No wholesale changes
While emphasizing that the CDC is not interested in creating a new and costly surveillance system for the two diseases, it has been frustrated by lack of coordination and communication between the two systems at the state and local levels. New York City, for example, recently integrated its TB and STD surveillance systems but chose to leave HIV surveillance separate. At the same time, the CDC is expanding the traditional definition of surveillance from simply counting and analyzing data to contact investigations, outbreak control, and evaluation of prevention efforts, said Michael St. Louis, MD, medical officer in the CDC’s division of TB elimination.
The potential advantages of integrating the two surveillance systems include more efficient use of data entry and analysis staff, as well as better coordination of field investigations and outreach work in communities. Integrating TB and AIDS surveillance programs would make it easier for the two case registries to share information on patients who are co-infected without concerns about compromising confidentiality. In Florida, as many as 15% of the state’s 60,000 AIDS patients also are infected with TB. The co-infection rate may be even higher in New York City, health officials said.
While acknowledging that integration involves trade-offs, such as less control over patient confidentiality, St. Louis says an integrated approach would better assure that patients are being diagnosed and treated for HIV and/or TB. That is not to say changing the system isn’t difficult.
"When we formulate steps forward in the area of integration, we need to be very explicit about what we may be gaining or losing," he said.
Lack of explicit information and guidance is the main reason local TB programs have not followed CDC recommendations to offer HIV testing to all newly diagnosed TB patients, Schaffner says.
"The local programs don’t initiate that activity because the program which funds TB has not issued explicit instructions and directives about how to do that, and where the funding is supposed to come from, and how the information is supposed to be shared," he says. "I think most people who work in the field, and certainly in clinical medicine, believe it is long overdue that a TB and an HIV program share information."

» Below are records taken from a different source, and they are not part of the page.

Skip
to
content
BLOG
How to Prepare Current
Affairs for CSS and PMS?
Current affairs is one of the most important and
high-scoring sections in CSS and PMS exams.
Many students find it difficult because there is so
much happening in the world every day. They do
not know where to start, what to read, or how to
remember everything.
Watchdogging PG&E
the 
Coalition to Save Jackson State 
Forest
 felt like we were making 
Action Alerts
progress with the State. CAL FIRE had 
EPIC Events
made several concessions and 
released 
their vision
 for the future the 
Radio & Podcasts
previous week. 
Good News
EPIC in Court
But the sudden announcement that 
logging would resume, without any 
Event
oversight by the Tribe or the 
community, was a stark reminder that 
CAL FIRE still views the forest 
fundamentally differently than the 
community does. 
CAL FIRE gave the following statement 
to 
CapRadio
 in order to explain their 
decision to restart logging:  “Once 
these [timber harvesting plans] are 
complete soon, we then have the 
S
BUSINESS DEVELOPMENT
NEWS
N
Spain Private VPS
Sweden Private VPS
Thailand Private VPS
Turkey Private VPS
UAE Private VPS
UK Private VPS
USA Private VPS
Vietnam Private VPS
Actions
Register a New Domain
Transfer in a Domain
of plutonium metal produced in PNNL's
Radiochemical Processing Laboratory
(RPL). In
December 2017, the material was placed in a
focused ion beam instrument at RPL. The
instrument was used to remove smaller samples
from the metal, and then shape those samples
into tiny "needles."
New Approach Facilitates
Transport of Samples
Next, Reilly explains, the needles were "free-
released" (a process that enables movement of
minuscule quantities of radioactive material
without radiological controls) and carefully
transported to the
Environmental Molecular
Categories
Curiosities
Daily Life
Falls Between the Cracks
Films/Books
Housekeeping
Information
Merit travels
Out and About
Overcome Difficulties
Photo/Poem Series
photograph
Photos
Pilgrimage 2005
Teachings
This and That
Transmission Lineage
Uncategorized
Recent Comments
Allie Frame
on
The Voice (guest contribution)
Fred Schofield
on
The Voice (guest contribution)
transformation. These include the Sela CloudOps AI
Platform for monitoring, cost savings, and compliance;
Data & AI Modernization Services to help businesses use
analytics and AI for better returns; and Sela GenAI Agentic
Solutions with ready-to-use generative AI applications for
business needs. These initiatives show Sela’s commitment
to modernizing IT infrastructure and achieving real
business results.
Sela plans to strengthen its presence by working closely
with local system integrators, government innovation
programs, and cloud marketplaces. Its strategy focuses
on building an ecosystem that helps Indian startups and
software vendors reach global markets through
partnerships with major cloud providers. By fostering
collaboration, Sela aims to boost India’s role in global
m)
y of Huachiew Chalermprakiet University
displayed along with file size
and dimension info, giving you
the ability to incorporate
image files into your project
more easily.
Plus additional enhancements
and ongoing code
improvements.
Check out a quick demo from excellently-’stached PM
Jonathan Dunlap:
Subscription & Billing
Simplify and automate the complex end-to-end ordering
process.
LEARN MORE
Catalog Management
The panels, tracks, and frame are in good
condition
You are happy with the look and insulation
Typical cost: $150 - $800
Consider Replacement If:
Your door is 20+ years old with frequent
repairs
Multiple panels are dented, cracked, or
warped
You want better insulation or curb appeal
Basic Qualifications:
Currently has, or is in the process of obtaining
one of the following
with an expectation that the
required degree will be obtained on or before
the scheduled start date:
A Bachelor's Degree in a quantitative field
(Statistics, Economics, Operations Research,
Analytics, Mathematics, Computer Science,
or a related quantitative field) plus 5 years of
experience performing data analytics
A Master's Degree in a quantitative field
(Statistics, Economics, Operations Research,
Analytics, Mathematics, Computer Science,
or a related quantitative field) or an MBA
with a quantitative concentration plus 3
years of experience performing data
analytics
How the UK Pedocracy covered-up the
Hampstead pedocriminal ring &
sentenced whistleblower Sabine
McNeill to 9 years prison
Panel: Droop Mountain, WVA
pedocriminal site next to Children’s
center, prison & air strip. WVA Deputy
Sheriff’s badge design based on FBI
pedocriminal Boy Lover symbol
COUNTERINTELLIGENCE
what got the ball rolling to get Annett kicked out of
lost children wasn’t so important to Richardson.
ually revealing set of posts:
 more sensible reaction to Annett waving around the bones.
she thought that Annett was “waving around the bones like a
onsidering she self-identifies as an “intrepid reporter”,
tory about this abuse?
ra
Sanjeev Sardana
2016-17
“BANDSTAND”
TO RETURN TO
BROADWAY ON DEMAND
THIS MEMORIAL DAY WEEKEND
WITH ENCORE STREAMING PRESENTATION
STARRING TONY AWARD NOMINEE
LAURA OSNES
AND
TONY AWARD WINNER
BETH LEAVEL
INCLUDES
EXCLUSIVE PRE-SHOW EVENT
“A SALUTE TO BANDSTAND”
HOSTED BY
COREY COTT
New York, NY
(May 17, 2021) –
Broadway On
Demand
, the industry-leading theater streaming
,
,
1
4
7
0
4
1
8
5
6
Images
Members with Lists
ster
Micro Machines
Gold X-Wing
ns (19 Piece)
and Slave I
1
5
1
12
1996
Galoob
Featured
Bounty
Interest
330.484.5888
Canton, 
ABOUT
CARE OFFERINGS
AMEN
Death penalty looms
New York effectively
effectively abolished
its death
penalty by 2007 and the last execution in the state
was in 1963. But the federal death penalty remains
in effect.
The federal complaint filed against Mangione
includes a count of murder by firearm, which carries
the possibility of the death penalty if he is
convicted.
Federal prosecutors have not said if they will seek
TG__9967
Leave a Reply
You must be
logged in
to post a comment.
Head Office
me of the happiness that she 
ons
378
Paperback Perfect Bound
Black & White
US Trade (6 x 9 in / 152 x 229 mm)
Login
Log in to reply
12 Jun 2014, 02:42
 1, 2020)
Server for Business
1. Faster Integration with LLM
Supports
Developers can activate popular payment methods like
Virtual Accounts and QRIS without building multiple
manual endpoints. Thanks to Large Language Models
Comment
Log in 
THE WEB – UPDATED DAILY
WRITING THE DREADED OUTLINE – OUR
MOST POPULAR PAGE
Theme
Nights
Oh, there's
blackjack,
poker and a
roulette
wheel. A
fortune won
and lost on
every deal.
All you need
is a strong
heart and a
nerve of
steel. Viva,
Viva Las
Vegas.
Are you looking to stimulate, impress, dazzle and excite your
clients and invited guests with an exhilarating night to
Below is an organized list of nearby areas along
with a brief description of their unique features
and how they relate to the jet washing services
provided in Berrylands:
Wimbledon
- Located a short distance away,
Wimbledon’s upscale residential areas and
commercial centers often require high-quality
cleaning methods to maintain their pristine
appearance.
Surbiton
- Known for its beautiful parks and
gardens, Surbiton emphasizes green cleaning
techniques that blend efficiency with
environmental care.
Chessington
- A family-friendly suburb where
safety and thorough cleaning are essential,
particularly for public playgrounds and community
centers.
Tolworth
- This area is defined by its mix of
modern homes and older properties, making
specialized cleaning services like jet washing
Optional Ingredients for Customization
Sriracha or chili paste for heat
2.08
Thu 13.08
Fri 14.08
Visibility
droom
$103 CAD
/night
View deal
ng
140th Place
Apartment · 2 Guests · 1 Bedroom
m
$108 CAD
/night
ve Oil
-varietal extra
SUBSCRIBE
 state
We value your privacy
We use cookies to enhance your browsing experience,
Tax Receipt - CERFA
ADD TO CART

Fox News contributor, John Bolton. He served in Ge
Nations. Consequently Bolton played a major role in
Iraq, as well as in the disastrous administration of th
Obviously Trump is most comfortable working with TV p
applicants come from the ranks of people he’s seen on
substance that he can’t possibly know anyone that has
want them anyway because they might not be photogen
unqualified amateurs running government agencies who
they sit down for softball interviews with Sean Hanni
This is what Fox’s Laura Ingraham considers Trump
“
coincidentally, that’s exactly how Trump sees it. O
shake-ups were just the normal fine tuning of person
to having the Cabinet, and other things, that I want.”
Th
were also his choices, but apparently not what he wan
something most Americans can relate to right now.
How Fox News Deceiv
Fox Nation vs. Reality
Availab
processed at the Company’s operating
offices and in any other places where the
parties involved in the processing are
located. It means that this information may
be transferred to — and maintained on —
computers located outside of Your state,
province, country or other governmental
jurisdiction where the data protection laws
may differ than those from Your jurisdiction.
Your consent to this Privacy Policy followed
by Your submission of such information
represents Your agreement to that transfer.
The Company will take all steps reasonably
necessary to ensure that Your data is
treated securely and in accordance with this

The need for sharing information is becoming increasingly important now that HIV treatment is being initiated earlier in the course of infection, Schaffner notes. Nonetheless, the thought of TB programs handling AIDS surveillance information is disturbing for AIDS providers who are aware of the serious consequences of confidentiality breaches for HIV-positive patients.
In Denver, for example, patients diagnosed with TB receive a letter from the city health department stating that they are under supervision of the department, and could be incarcerated if they fail to adhere to treatment, said Bruce Davidson, MD, MPH, director of TB control for the Philadelphia Department of Public Health and president of the Atlanta-based National TB Controllers Association.
"I am not sure we want HIV and AIDS information in the hands of the same person who is doing that kind of program work, because society has made those decisions about the importance of TB control but it has not made the same kind of decision about enforcing HIV control," he told the joint committees.
One disadvantage to programs not sharing databases is the fact that TB surveillance ends one or two years after treatment for HIV-positive people with TB. Those patients, most of whom still will require follow-up for HIV treatment, can be lost to the system. The missed opportunities for intervention resulting from a TB program not knowing a patient’s HIV status and vice versa may supersede concerns about confidentiality, Davidson said.
St. Louis warned that health officials need to discuss the best ways to integrate before political forces decide for them. He alluded to the proposed HIV Prevention Act of 1997, which would make states report HIV as well as AIDS cases.